“We will walk the rest of the way,” he said.
And so they stood, the three of them, a few minutes later, watching the carriage drive down into the slight bowl of the park before climbing up the other side.
“Well, David,” Sydnam said, setting his hand on the boy’s shoulder, “this is Ty Gwyn. This is home. What do you think?”
“Do those sheep belong here?” David asked. “May I go closer to them?”
“You may indeed,” Sydnam said. “You may even try to catch one if you wish. But I warn you that they are quite elusive.”
The boy ran off into the meadow with whoops of delight after hours of being cooped up inside the carriage. The sheep, forewarned, moved out of his path.
Sydnam turned to smile at his wife.
“Well, Anne,” he said.
“Well.” She was staring off at the house in the distance. But then she turned her eyes on him. “I am going to have to go over the stile, you know. I have to redeem myself. I was horribly clumsy the last time.”
“I did have the bottom step seen to,” he said.
He watched as she climbed then sat on the top bar and swung her legs over to the other side, warmly clad in her russet pelisse, her cheeks already rosy from the cold, a few strands of honey-colored hair pulled loose from her neatly pinned hair and wafting in the breeze, her eyes bright and laughing. His beautiful Anne.
He strode toward her.
“Allow me, ma’am,” he said, offering his hand.
“Thank you, sir.” She set her hand in his and descended to the ground. “You see? Like a queen.”
They stood face-to-face, their hands still joined, and gazed deeply at each other for several moments while her smile faded.
“Sydnam,” she said, “I know you did not want any of this-”
“Do you?” he said.
“You were contented as you were,” she said, “and I was not the sort of woman you would have chosen to marry.”
“Were you not?” he said. “And was I the sort of man you would have chosen to marry?”
“We were lonely,” she said, “and we came here on a lovely day and-”
“It was a lovely day,” he said.
She tipped her head to one side and frowned slightly.
“Why will you not let me finish anything I am trying to say?” she asked.

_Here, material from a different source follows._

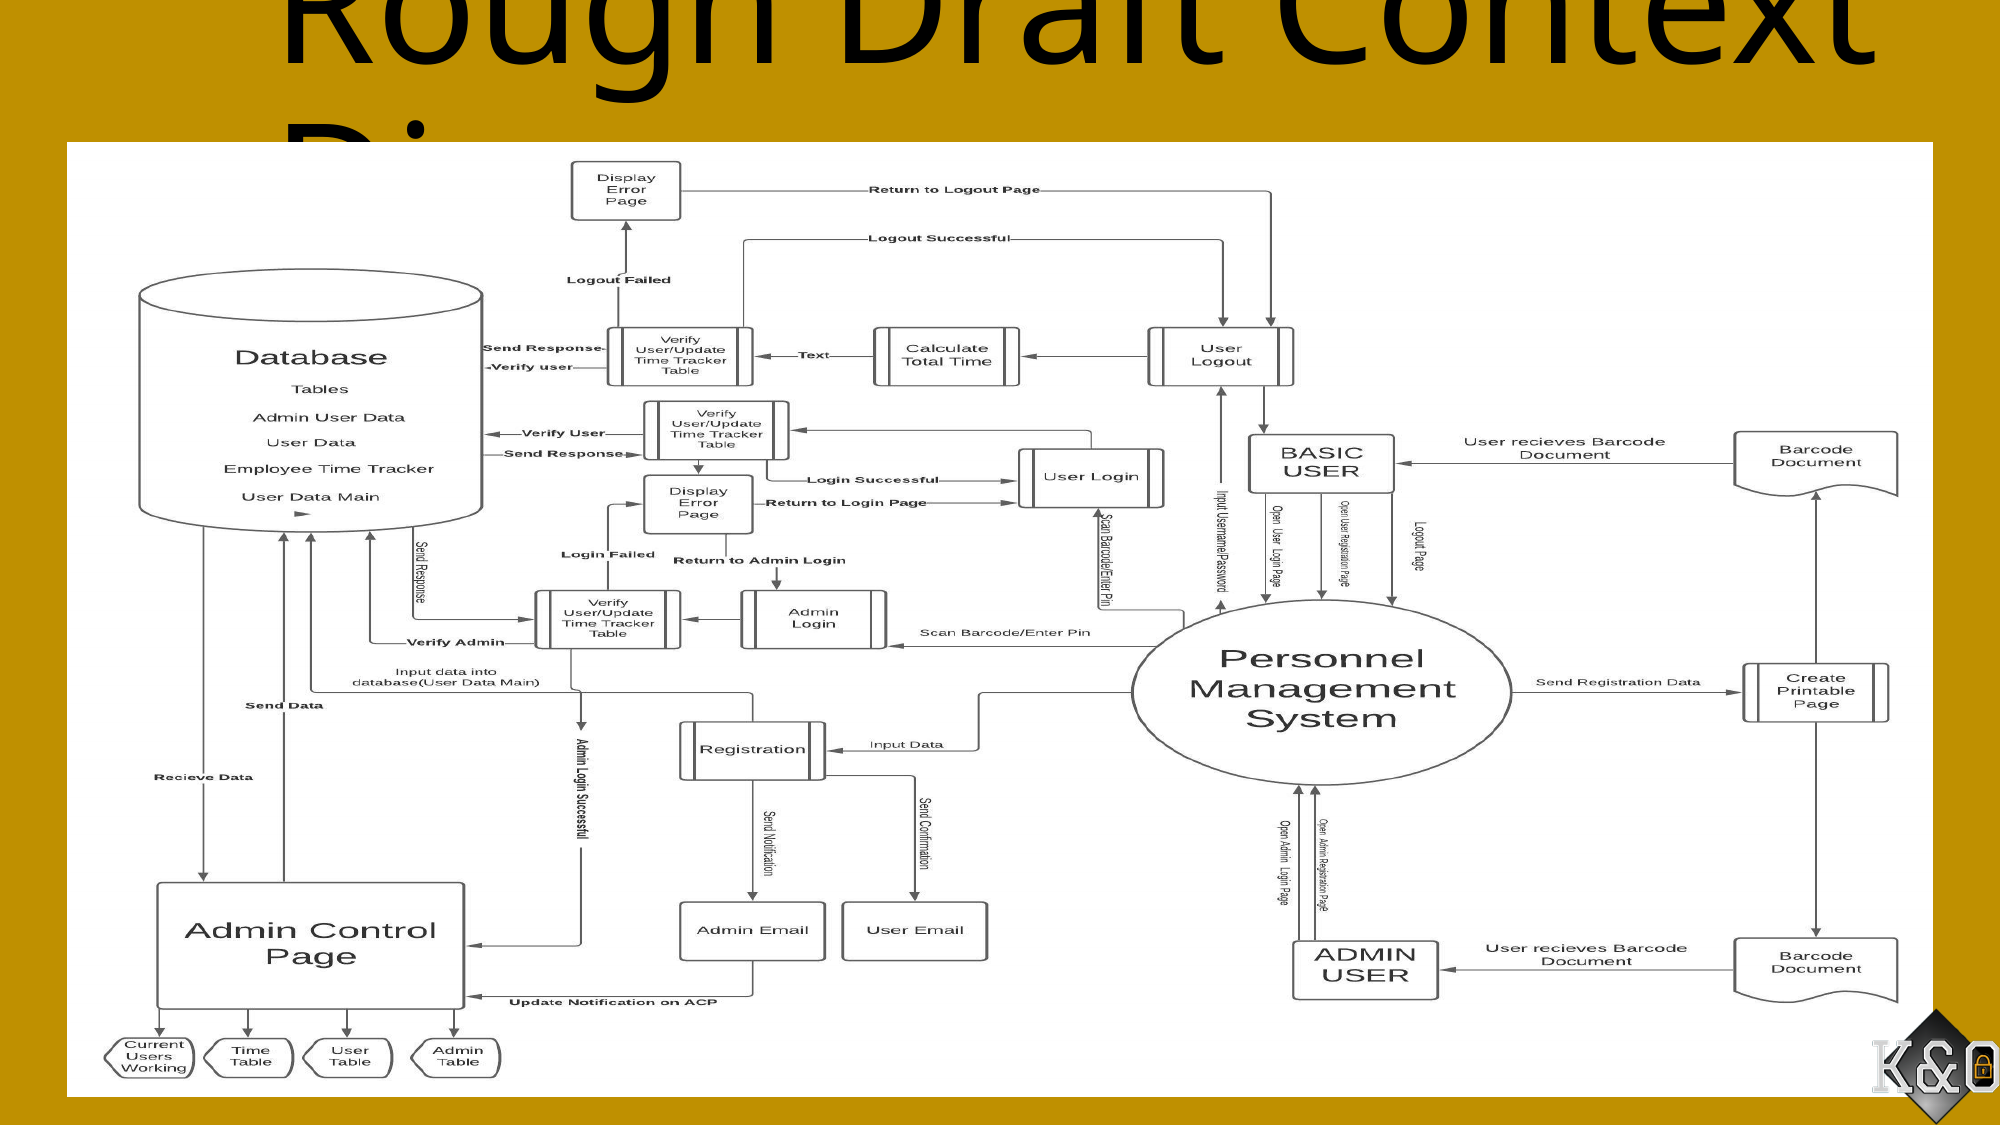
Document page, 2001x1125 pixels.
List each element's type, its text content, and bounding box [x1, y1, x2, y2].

title Rough Draft Context Diagram [257, 0, 1983, 200]
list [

“Because,” he said, “you are still not sure I do not regret our marriage deep down, are you? And I suppose I am still not sure you do not. I suppose I ought to have told you something long ago. But at first I did not want you to pity me or feel obligated to me, and after that I convinced myself that the words were not necessary. Men do tend to do that, you know, Anne. We do not find it easy to spill our feelings in words. But I do love you. I always have, I think. And I know I always will.”
“Sydnam.” Tears sprang to her eyes. The tip of her nose was growing rosy, he noticed. “Oh, Sydnam, I do love you. I love you so very, very much.”
He leaned forward, rubbed his nose against hers, and kissed her. She wound her arms about his neck and kissed him back.
“You always have?” She tipped back her head and laughed at him. “Right from the start?”
“I thought,” he said, “that you had stepped out of the night into my dreams. But then you turned and fled.”
“Oh, Sydnam.” She tightened her grip about his neck again. “Oh, my love.”
“And I have in my pocket something that always lives on my person,” he said, “and may convince you that I have always loved you. If you even remember it, that is-or them, since there are more than one.”
She stepped back and watched curiously as he drew a handkerchief out of the inner pocket of his greatcoat and flicked open the folds with his thumb to reveal a little cluster of seashells within. He would, he thought, feel foolish if she did not remember.
She touched one forefinger to them.
“You kept them,” she said. “Oh, Sydnam, you have kept them all this time.”
“Foolish, was it not?” He smiled at her.
But a shout distracted them as he flicked the corners of the handkerchief in place and put it back into his pocket.
“Mama, look!” David called from the middle of the meadow. “Look, Papa, I have caught one.”
But even as they looked the indignant sheep pulled free and ambled away to resume the serious business of cropping grass and clover. David, laughing gleefully, went chasing after it.
Sydnam wrapped his arm about Anne’s waist and drew her back against him. He spread his hand over her abdomen and hid his face against the side of her neck as she tipped back her head onto his shoulder. He felt almost dizzy.
“He called you Papa,” she said softly.
“Yes.”
He raised his head and looked around him at his home. All of it-the house and stables, the garden, the meadow, the circling trees, the boy chasing sheep, the woman in his arms. And he felt the future beneath his fingers in the slight rounding of his wife’s womb.
“Are we mad,” he asked her, “standing out here in the cold like this when a warm house awaits us?”
“Utterly mad.” She turned her head to smile at him and kiss his lips. “Take me home, Sydnam.”
“We are home, love,” he said, releasing her in order to take her hand in his. “We are always home. But I’ll take you to the house. I want to see if the morning room looks like sunshine.”
“And if the hall looks more cheerful without the browns,” she said.
They half ran down the slight slope in the direction of the house. They were also laughing. Their fingers were laced together.